### Consegne:
**1.** In quale anno, secondo il brano su Tremonti e la crisi, Berlusconi licenziò Tremonti?
**2.** Scrivi il seguito del brano su Tremonti e la crisi, cominciando subito dopo la sua ultima frase.

### Brano:
Qualcosa di ottimista, finalmente
10 Ottobre 2008
Ho sentito in diretta la relazione di Tremonti sulla crisi. Come ormai tutti saprete, nelle pieghe del decreto Alitalia avevano messo un codicillo che dava l’immunità-impunità ai responsabili dei crack finanziari (Tanzi, Geronzi, Cragnotti). Tremonti, con la sua vocetta gelida, ha detto: «O va via l’emendamento, o va via questo ministro».
Ecco perchè comincio ad essere ottimista. Intendiamoci, fra qualche mese, come pensionato, sarò probabilmente ridotto a frugare nei bidoni. Ma intravedo il bello delle crisi gravi, delle serie tragiche difficoltà: che fanno emergere chi ha carattere, chi merita di comandare.
In altri momenti, Berlusconi e tutto il suo partitazzo di yes-men e furbetti si sarebbe liberato di Tremonti in un attimo: meglio Geronzi, meglio Tanzi. E’ già accaduto nel 2004, ricordate? Fini (il kippà) intimò a Berlusconi di far fuori Tremonti, per non ricordo quali futili motivi di «politica», e Berlusconi lo licenziò (che tempra, questo Berlusca).
Stavolta no: «O va via l’emendamento, o vado via io». Ma in questa tempesta, chi ci mettono, gli «alleati» di Berlusca, a tenere il timone dell’economia? La Russa? Calderoli? Fini stesso, il sub? C’è da sudare freddo.
Ci sono banche enormi che pendono sull’abisso. Tragica riduzione del credito, disoccupazione in arrivo, collasso sistemico dell’economia mondiale; decisioni da prendere, che saranno dure. E chi, nel panorama «politico», si prende queste responsabilità? Chi è abituato a decidere, a «comandare» cioè nel vero senso della parola?
Tutta la «politica» di questi anni, fateci caso, è stata solo una fuga dalle responsabilità. L’ideologia del «mercato» e la moda delle privatizzazioni hanno dato la scusa per questa enorme inadempienza.
Le ferrovie non funzionano? Non è più compito dello Stato, ora sono private. I bottegai furbi alzano i prezzi in modo scandaloso? Non riguarda lo Stato, ma la famosa legge «della domanda e dell’offerta». Del resto, «non abbiamo gli strumenti», perchè lo Stato si è rimpicciolito, ha lasciato spazio al «mercato».
Le aziende municipali sono «private», se l’acqua rincara il biglietto dell’autobus pure, rivolgetevi a loro, le società per azioni. Non vorrete mica che i politici si occupino della gestione di aziende, che pensino minuziosamente ai mille problemi dei cittadini; i cittadini sono diventati «il pubblico» (come per la TV), al massimo «i consumatori».
Che scarico di pensieri per i politici. Che pacchia. Quanto tempo libero ben pagato per raccomandare veline, per tramare «alleanze» e sistemare «amici». Nessuna preoccupazione, tutto divertimento.

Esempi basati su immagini

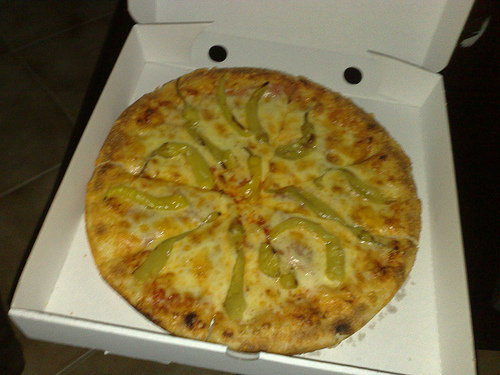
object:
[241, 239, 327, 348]
part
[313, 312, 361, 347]
edge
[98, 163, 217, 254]
part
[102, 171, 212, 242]
part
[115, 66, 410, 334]
pizza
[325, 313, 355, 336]
edge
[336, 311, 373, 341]
edge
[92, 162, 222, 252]
part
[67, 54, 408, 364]
food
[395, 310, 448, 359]
box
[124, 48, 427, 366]
pie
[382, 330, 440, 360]
box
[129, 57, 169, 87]
box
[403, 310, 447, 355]
box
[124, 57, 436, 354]
pizza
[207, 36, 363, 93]
holes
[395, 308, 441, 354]
box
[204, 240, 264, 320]
peppers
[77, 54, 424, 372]
pizza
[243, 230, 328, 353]
slice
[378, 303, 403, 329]
grease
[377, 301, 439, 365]
box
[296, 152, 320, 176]
cheese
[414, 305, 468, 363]
box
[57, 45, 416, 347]
pizza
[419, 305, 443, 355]
box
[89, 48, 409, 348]
pizza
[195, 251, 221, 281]
cheese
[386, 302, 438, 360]
box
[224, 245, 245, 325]
peppers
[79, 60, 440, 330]
pizza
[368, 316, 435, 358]
box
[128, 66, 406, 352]
pizza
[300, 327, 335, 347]
crust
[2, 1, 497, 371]
floor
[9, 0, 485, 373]
box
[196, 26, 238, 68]
hole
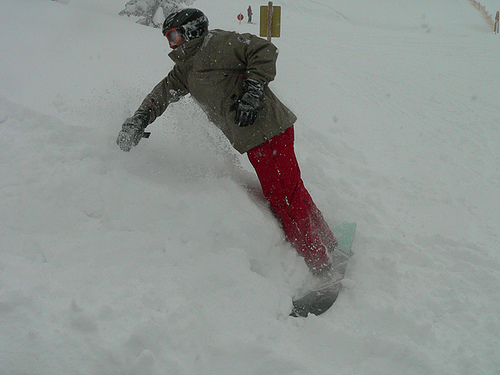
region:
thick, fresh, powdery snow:
[1, 0, 498, 372]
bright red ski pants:
[245, 123, 336, 273]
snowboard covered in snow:
[291, 217, 354, 322]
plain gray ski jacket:
[124, 27, 297, 156]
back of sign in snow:
[258, 2, 280, 41]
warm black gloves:
[114, 79, 264, 151]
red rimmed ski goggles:
[161, 25, 186, 45]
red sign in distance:
[235, 12, 244, 24]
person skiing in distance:
[245, 5, 255, 22]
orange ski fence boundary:
[469, 0, 499, 30]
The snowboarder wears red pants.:
[225, 115, 352, 276]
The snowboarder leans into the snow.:
[101, 2, 365, 341]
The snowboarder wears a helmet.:
[155, 6, 213, 63]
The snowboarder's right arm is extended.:
[105, 56, 184, 168]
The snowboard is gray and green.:
[282, 205, 361, 327]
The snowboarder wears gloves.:
[229, 66, 277, 131]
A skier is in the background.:
[237, 2, 259, 28]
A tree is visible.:
[117, 0, 200, 35]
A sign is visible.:
[249, 1, 295, 49]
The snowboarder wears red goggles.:
[159, 24, 188, 51]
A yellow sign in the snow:
[254, 2, 294, 43]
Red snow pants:
[242, 113, 372, 300]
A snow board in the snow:
[272, 206, 373, 343]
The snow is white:
[10, 153, 268, 371]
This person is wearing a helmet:
[154, 1, 214, 75]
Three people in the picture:
[115, 2, 373, 330]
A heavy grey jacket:
[137, 21, 294, 193]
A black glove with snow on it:
[224, 72, 274, 132]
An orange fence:
[465, 1, 497, 45]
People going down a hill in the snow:
[5, 8, 492, 372]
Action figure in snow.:
[117, 12, 372, 324]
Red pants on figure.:
[247, 132, 342, 278]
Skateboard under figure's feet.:
[296, 200, 370, 333]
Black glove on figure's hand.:
[239, 72, 261, 123]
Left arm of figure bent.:
[215, 33, 301, 132]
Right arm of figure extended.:
[112, 80, 204, 177]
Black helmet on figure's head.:
[158, 6, 217, 52]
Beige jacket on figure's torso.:
[113, 30, 304, 152]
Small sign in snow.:
[262, 2, 284, 41]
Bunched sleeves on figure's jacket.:
[143, 35, 275, 117]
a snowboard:
[292, 220, 365, 320]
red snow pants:
[244, 124, 355, 279]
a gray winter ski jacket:
[129, 27, 311, 152]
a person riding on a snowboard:
[113, 10, 361, 327]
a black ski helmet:
[162, 6, 212, 45]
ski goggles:
[163, 25, 182, 47]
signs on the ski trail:
[233, 3, 285, 40]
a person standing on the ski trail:
[246, 6, 254, 31]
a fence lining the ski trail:
[463, 2, 498, 41]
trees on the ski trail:
[118, 0, 200, 32]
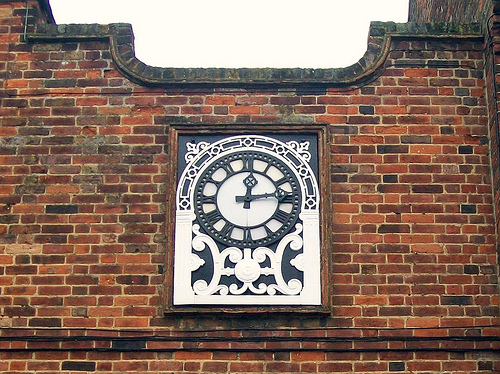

### Risultati:
**1.** Nel 2004.

**2.**
Il premier al Bagaglino, quel certo deputato in albergo con due puttane e la sua dose di coca, gli altri a turno da Bruno Vespa o in qualunque talk-show. La politica come spettacolo, come ornamento superfluo della vita, come clientelismo irresponsabile, con il Paese - in tutto e per tutto - letteralmente «abbandonato a se stesso»: chi ce la fa la sfanghi, chi no, crepi. Il tutto sulla strada del rimbarbarimento.
Adesso che non ci sono più prebende e favori da distribuire, ma solo grane da assumersi e da prendere decisioni pericolose per la carriera, su temi difficili e quasi incomprensibili come il «deleverage» e il «credit crunch» per non parlare del bisogno di sapere cosa sono i «credit default swap», nessuno ambisce più al posto di Tremonti.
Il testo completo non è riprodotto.